Avec le recul, il aurait été facile pour Tesla de se prémunir d’un tel scandale en trouvant un terrain d’entente avec sa cliente avant le Salon de l’auto de Shanghai, évènement très médiatisé. Surtout que cette controverse tombe au bien mauvais moment pour Tesla…
En effet, le mois dernier, les véhicules de la marque américaine ont été interdits d’accès aux bases militaires chinoises, Pékin craignant que les caméras embarquées ne servent à des fins d’espionnage. Des suspicions balayées par Elon Musk en personne, avant que Tesla ne promette de stocker toutes ses données sur le territoire chinois.
Plus généralement, c’est une crise de confiance qui se profile pour la firme en Chine, alimentée par des plaintes visant ses pratiques commerciales « trompeuses », mais aussi les défaillances techniques de ses véhicules, faisant écho à celles déposées par des clients américains. Impassible face à la critique, Tesla nie toute responsabilité et a la fâcheuse habitude de rejeter la faute sur les conducteurs.
Dans ce contexte, on peut s’interroger sur les raisons qui ont poussé la CCTV à ne pas dénoncer Tesla dans son dernier gala « 315 » à l’occasion de la journée des droits des consommateurs, les firmes étrangères constituant une cible de choix pour le programme télévisé. De la même manière, le constructeur américain est miraculeusement sorti indemne de la guerre commerciale entre Washington et Pékin.
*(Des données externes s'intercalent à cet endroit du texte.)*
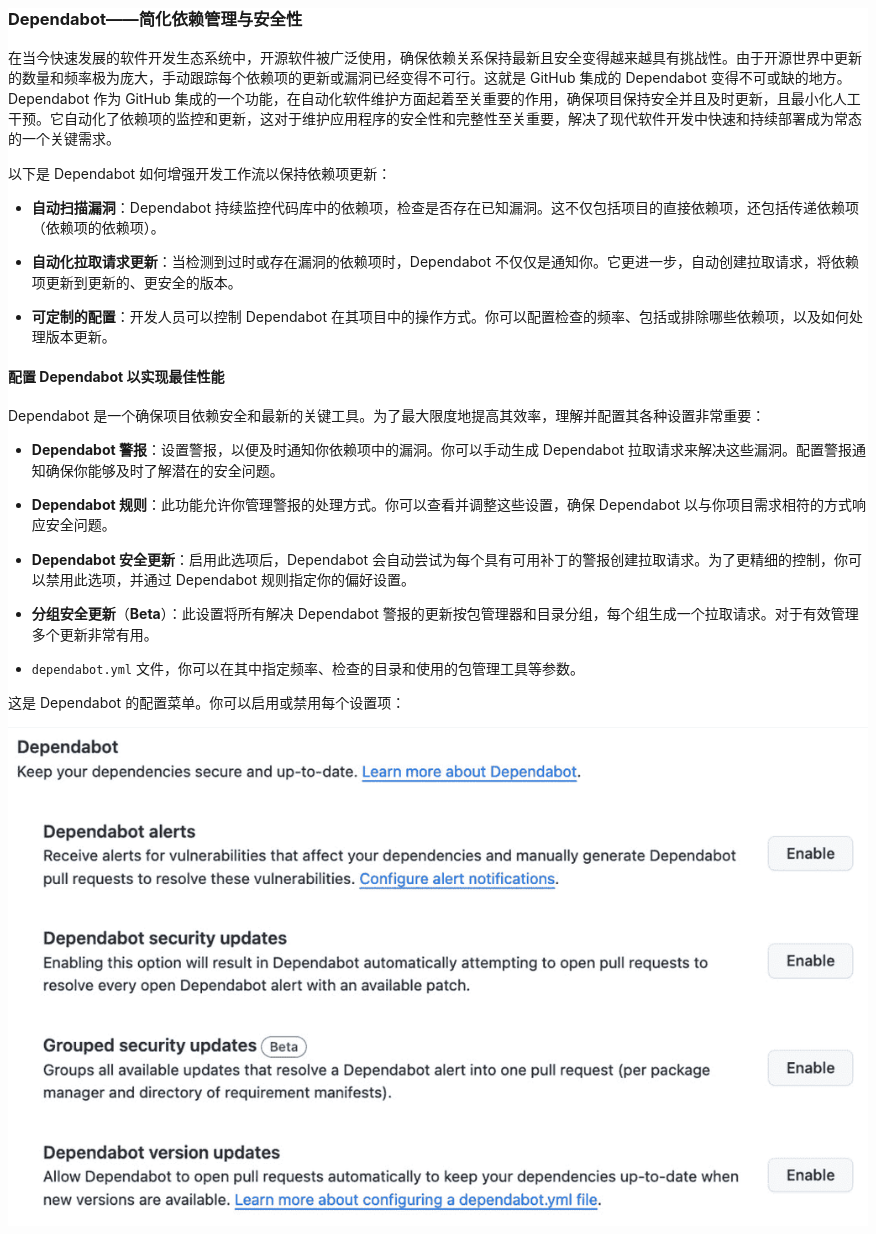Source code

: ### Dependabot——简化依赖管理与安全性

在当今快速发展的软件开发生态系统中，开源软件被广泛使用，确保依赖关系保持最新且安全变得越来越具有挑战性。由于开源世界中更新的数量和频率极为庞大，手动跟踪每个依赖项的更新或漏洞已经变得不可行。这就是 GitHub 集成的 Dependabot 变得不可或缺的地方。Dependabot 作为 GitHub 集成的一个功能，在自动化软件维护方面起着至关重要的作用，确保项目保持安全并且及时更新，且最小化人工干预。它自动化了依赖项的监控和更新，这对于维护应用程序的安全性和完整性至关重要，解决了现代软件开发中快速和持续部署成为常态的一个关键需求。

以下是 Dependabot 如何增强开发工作流以保持依赖项更新：

+   **自动扫描漏洞**：Dependabot 持续监控代码库中的依赖项，检查是否存在已知漏洞。这不仅包括项目的直接依赖项，还包括传递依赖项（依赖项的依赖项）。

+   **自动化拉取请求更新**：当检测到过时或存在漏洞的依赖项时，Dependabot 不仅仅是通知你。它更进一步，自动创建拉取请求，将依赖项更新到更新的、更安全的版本。

+   **可定制的配置**：开发人员可以控制 Dependabot 在其项目中的操作方式。你可以配置检查的频率、包括或排除哪些依赖项，以及如何处理版本更新。

#### 配置 Dependabot 以实现最佳性能

Dependabot 是一个确保项目依赖安全和最新的关键工具。为了最大限度地提高其效率，理解并配置其各种设置非常重要：

+   **Dependabot 警报**：设置警报，以便及时通知你依赖项中的漏洞。你可以手动生成 Dependabot 拉取请求来解决这些漏洞。配置警报通知确保你能够及时了解潜在的安全问题。

+   **Dependabot 规则**：此功能允许你管理警报的处理方式。你可以查看并调整这些设置，确保 Dependabot 以与你项目需求相符的方式响应安全问题。

+   **Dependabot 安全更新**：启用此选项后，Dependabot 会自动尝试为每个具有可用补丁的警报创建拉取请求。为了更精细的控制，你可以禁用此选项，并通过 Dependabot 规则指定你的偏好设置。

+   **分组安全更新**（**Beta**）：此设置将所有解决 Dependabot 警报的更新按包管理器和目录分组，每个组生成一个拉取请求。对于有效管理多个更新非常有用。

+   `dependabot.yml` 文件，你可以在其中指定频率、检查的目录和使用的包管理工具等参数。

这是 Dependabot 的配置菜单。你可以启用或禁用每个设置项：

![图 6.11 – Dependabot 配置](img/B21203_06_012.jpg)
Cette relative immunité est le reflet de l’intérêt stratégique que les autorités chinoises portent à la filière électrique. À l’inverse, Tesla ne serait probablement pas le leader mondial sans le marché chinois. Mais un revirement n’est pas à exclure à l’avenir, alors qu’une myriade de concurrents chinois, tels que NIO, Xpeng, BYD, Geely, se tiennent prêts à capitaliser sur le moindre faux pas du champion américain.